Флоренский провел по лицу сверху вниз ладонями и оставил их молитвенно сложенными на груди, ладонь к ладони. Медленно заговорил:
— Когда я принимал из рук любимой женщины паспорт ее покойного мужа, я и знать не мог, какую цену плачу за свое спасение. Родина… Она ведь тоже, как и имя, как воздух, которым мы дышим, всегда с тобой и вокруг тебя. Пока она есть, не задумываешься о том, что с тобой станется после того, как ты ее лишишься. Только там, — Флоренский вяло показал рукой в сторону окна, — только там я и понял, как плохо человеку без родины…
— Когда именно вы это поняли? Сколько времени вам понадобилось для того, чтобы почувствовать утрату родины?
— Не в первые дни. Поначалу меня тепло приняли в Харбине. Находясь среди соотечественников, бывая в их домах, я опять для всех стал Флоренским и почти не ощущал потери. Ведь Харбин, по существу, в то время был русским городом, маленьким кусочком России. На первых порах мне хватало этого кусочка. Но затем — после моего «крамольного» выступления на собрании — вокруг меня образовался как бы вакуум. Вот тогда-то я и понял, что такое родина. Я понял, что очутился среди людей, которые любили не Родину, а себя в ней. Поскольку же родина их отторгла… Вы знаете, так иногда бывает с женщинами: не чаявшая души в своем избраннике, она внезапно проникается к нему лютой ненавистью, лишь только он обратит свой взор на другую женщину. Это не ревность. Ревнуя, можно и убить человека, но — любя. Как Отелло. А тут… Отчего вдруг ненависть? Я думаю, оттого, что эта женщина не своего избранника любила, а вот так же — себя в нем. Иначе как бы она могла перестать его любить? И если ты любишь родину, то непременно должен желать ей добра и процветания, кто бы ей их ни нес и как бы тебе самому ни было плохо вдали от нее. Ты должен ей все прощать. Если действительно ее любишь. Как матери. Как любимой женщине…

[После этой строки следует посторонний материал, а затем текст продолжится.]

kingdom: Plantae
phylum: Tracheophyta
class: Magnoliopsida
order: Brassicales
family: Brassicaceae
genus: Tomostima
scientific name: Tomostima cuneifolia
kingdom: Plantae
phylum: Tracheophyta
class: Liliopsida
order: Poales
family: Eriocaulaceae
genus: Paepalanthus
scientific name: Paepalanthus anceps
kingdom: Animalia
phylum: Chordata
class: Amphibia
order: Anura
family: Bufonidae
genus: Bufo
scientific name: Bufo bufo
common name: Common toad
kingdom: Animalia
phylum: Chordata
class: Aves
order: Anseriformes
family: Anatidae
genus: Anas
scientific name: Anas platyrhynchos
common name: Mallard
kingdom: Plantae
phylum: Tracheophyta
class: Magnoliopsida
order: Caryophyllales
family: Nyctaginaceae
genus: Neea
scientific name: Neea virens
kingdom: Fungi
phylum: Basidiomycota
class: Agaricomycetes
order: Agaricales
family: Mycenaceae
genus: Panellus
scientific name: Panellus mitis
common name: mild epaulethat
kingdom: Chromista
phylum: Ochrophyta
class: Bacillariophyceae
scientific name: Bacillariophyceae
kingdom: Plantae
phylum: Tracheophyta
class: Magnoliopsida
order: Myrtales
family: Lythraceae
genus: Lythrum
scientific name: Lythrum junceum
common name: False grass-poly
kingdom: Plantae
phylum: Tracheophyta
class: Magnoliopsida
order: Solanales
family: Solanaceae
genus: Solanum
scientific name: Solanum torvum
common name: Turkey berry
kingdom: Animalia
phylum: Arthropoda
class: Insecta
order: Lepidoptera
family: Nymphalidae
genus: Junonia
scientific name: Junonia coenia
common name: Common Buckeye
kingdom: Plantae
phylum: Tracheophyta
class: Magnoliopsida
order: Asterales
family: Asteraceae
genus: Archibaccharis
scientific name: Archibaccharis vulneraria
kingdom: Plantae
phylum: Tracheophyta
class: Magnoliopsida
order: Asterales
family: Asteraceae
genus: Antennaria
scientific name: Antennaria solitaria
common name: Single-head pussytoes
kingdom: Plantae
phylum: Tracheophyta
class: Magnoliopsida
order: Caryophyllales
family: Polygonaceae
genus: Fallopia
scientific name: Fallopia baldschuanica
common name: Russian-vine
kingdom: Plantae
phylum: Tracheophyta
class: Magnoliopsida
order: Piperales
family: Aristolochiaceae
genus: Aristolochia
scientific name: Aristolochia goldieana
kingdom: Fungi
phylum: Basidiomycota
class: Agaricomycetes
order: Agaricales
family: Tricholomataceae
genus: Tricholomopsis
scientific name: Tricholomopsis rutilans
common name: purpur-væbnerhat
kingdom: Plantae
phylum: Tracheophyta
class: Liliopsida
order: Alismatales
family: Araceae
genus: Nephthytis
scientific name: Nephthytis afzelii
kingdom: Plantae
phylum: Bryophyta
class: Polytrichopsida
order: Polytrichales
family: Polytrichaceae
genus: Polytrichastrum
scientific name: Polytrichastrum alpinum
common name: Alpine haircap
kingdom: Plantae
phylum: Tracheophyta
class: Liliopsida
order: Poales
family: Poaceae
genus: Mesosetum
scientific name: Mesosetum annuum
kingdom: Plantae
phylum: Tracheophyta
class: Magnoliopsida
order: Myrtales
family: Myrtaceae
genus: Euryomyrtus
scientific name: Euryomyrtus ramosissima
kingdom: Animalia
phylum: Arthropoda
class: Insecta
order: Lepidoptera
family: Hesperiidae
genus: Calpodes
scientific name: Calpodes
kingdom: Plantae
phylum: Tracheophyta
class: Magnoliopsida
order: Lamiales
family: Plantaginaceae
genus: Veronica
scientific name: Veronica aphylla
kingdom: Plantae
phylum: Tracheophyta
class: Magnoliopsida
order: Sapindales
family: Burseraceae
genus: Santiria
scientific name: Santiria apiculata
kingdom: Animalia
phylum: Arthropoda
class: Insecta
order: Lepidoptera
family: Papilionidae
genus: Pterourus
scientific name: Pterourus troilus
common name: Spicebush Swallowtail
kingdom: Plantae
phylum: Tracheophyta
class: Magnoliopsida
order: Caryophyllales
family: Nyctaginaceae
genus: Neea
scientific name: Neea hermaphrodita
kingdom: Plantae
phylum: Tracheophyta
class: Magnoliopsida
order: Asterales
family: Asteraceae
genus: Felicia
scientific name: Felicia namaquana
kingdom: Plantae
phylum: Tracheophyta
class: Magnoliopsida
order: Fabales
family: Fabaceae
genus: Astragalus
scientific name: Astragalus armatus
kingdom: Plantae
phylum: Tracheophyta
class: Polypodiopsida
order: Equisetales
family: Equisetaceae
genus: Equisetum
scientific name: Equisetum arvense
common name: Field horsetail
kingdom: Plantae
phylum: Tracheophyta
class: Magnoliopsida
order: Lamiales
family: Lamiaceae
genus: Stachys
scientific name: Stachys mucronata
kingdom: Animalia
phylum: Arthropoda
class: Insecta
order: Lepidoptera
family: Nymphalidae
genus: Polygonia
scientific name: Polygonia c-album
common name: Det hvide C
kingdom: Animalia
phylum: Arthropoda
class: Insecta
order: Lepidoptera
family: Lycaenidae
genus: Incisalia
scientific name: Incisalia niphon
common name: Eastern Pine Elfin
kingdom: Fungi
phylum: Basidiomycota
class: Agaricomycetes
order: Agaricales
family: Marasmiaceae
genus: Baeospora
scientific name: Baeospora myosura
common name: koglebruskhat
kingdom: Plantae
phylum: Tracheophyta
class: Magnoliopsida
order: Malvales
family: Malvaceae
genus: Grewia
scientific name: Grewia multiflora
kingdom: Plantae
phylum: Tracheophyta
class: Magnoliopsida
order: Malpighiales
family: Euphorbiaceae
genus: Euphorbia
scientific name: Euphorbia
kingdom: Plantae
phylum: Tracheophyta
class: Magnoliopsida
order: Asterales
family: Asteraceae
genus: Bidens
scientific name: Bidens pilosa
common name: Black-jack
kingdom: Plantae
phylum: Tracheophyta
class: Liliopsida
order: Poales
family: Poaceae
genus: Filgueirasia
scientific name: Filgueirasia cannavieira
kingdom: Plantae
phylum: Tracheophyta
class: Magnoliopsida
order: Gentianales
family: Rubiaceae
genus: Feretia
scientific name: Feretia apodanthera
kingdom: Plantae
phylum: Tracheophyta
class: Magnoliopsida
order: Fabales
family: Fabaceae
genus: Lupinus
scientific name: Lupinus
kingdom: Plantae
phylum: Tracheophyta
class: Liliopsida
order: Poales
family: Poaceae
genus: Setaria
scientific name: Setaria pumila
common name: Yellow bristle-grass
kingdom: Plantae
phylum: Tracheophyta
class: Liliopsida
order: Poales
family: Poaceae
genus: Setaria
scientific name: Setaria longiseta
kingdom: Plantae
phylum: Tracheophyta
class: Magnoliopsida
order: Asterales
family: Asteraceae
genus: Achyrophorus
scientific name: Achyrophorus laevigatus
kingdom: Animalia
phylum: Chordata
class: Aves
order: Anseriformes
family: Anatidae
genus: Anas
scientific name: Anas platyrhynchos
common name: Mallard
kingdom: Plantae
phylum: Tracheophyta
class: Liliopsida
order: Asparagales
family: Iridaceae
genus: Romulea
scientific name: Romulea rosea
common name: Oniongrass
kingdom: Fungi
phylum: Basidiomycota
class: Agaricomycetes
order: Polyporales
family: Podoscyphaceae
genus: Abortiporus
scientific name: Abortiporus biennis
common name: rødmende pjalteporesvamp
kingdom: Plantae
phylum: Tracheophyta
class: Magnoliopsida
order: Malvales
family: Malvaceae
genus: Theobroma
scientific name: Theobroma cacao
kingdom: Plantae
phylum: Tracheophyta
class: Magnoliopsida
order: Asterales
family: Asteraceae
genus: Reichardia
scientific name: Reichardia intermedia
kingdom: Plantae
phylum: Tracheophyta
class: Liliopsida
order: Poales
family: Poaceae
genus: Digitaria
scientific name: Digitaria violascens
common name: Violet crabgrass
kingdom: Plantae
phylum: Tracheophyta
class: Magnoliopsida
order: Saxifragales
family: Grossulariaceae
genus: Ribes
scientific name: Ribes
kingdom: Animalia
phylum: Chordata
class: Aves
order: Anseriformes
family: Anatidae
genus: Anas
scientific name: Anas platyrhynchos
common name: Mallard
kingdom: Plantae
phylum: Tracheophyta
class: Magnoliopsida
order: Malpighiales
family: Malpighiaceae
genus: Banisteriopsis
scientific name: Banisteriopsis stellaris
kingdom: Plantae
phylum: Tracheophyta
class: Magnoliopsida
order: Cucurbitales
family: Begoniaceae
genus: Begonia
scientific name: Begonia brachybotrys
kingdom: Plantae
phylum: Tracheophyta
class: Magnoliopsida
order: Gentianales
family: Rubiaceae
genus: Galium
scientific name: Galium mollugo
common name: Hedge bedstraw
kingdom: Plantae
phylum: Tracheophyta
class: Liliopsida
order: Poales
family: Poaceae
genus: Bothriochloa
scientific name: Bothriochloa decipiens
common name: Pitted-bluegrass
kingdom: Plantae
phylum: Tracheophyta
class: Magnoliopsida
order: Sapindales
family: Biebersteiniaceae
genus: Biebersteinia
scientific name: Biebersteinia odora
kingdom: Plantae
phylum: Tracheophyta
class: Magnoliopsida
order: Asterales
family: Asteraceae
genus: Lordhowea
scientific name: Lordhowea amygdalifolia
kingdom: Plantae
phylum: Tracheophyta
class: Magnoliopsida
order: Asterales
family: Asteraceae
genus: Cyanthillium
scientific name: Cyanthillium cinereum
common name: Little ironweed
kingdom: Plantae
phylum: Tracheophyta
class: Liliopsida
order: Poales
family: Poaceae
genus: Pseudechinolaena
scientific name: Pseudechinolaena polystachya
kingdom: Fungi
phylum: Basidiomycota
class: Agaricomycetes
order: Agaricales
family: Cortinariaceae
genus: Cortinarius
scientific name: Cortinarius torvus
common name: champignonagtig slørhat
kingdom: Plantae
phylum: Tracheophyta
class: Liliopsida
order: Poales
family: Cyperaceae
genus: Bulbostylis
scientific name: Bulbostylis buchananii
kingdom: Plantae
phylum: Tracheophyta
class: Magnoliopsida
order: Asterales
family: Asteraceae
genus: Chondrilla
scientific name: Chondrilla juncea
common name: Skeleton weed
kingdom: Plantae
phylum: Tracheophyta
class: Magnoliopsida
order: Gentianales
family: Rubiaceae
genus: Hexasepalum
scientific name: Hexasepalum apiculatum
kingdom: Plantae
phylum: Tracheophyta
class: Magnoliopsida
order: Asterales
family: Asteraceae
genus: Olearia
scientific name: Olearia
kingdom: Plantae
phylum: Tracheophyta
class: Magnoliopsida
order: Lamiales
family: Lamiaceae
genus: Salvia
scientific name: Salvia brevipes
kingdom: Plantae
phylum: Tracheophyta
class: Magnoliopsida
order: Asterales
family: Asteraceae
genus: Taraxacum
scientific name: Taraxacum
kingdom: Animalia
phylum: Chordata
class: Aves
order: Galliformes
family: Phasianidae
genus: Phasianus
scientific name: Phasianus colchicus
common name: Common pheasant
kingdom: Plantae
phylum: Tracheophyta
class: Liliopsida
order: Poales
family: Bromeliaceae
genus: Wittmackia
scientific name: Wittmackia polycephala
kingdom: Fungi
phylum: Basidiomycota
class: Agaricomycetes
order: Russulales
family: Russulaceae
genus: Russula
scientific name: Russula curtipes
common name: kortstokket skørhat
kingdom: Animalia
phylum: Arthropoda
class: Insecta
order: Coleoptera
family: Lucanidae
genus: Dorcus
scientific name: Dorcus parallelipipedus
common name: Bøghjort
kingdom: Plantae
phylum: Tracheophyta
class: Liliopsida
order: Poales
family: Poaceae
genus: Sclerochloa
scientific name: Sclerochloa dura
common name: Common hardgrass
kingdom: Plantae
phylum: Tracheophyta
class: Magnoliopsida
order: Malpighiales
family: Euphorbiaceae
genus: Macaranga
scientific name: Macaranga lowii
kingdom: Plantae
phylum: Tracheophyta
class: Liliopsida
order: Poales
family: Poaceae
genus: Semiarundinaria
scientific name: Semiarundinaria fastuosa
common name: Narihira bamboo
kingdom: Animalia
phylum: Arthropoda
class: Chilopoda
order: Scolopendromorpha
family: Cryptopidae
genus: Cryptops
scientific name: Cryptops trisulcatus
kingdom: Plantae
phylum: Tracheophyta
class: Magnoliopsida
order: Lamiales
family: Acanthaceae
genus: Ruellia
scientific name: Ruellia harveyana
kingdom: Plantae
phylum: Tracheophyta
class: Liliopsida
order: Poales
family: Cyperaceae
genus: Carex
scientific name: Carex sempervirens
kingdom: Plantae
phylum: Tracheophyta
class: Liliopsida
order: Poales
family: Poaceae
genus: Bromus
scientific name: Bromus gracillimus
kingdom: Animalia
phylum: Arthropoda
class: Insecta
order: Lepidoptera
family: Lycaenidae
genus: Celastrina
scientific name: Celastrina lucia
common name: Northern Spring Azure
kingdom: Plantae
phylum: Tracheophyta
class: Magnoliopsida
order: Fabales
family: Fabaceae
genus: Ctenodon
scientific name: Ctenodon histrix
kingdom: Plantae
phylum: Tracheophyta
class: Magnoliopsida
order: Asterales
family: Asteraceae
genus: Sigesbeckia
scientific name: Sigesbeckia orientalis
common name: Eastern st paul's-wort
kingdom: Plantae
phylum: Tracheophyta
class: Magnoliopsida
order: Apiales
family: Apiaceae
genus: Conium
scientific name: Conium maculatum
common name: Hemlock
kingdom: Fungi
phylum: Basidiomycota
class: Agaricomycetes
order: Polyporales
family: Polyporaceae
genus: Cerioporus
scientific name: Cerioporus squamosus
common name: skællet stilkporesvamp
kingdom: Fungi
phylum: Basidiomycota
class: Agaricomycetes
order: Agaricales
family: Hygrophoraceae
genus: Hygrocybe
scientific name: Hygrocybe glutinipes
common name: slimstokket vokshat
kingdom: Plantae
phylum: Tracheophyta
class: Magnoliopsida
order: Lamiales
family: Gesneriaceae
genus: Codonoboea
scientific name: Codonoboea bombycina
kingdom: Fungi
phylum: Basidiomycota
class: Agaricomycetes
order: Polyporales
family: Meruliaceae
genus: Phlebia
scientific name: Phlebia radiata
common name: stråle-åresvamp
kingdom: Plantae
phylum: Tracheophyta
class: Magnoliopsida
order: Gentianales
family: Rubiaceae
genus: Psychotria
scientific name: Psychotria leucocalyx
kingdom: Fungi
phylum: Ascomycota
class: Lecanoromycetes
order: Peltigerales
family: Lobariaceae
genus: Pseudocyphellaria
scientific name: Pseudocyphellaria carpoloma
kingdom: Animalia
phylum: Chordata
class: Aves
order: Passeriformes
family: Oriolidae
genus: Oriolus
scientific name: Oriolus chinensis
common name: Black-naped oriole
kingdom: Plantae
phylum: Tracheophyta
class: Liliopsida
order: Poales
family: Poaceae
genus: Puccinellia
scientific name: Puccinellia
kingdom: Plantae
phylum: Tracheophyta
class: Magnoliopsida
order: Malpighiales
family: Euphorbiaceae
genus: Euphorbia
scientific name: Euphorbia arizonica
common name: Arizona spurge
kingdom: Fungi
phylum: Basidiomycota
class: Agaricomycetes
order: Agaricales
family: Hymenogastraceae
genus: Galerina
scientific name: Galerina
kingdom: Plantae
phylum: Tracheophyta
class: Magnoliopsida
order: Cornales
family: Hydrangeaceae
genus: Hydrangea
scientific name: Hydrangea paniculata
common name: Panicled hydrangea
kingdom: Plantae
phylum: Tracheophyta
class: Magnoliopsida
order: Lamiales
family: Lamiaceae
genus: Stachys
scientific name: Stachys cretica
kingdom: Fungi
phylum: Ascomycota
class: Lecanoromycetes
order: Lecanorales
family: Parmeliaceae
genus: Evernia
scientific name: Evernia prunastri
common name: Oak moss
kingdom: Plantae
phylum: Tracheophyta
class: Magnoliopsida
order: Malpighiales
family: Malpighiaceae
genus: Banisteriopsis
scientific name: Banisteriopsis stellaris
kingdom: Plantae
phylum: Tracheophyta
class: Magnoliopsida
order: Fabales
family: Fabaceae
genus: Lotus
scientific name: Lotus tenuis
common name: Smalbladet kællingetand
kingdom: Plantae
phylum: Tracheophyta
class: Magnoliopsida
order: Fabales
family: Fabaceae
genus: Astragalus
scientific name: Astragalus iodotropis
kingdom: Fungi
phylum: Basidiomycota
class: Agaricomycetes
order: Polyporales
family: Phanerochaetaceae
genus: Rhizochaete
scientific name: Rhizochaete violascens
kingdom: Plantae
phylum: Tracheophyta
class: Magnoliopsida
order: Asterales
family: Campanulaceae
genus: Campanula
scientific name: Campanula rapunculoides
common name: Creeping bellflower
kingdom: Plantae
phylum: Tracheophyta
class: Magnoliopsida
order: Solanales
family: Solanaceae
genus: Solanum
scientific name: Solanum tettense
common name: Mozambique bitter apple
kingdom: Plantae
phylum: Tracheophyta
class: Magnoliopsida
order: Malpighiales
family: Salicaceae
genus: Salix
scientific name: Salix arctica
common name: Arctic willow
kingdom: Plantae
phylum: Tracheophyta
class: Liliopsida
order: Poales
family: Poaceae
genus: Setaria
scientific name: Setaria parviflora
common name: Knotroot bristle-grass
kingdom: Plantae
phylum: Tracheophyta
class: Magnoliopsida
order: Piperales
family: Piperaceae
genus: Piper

— А после того, как вы это поняли, после того, как очутились в изоляции, — вам не захотелось тотчас вернуться обратно?
— Под именем Тихомирова — нет, — покачал головой Флоренский. — Твоя родина — это и твое доброе имя. Только так.
— Но выходит, что вы все-таки предпочли свое имя родине.
— Нет, не выходит, — снова упрямо наклонил голову Флоренский. — В то время мне было около тридцати лет. Точнее — двадцать восемь. Я был полон сил, и впереди у меня была вечность. Для себя я твердо решил, что не позднее чем через три-четыре года я вернусь в Россию с паспортом на имя Владимира Степановича Флоренского. Получив прощение служением ей.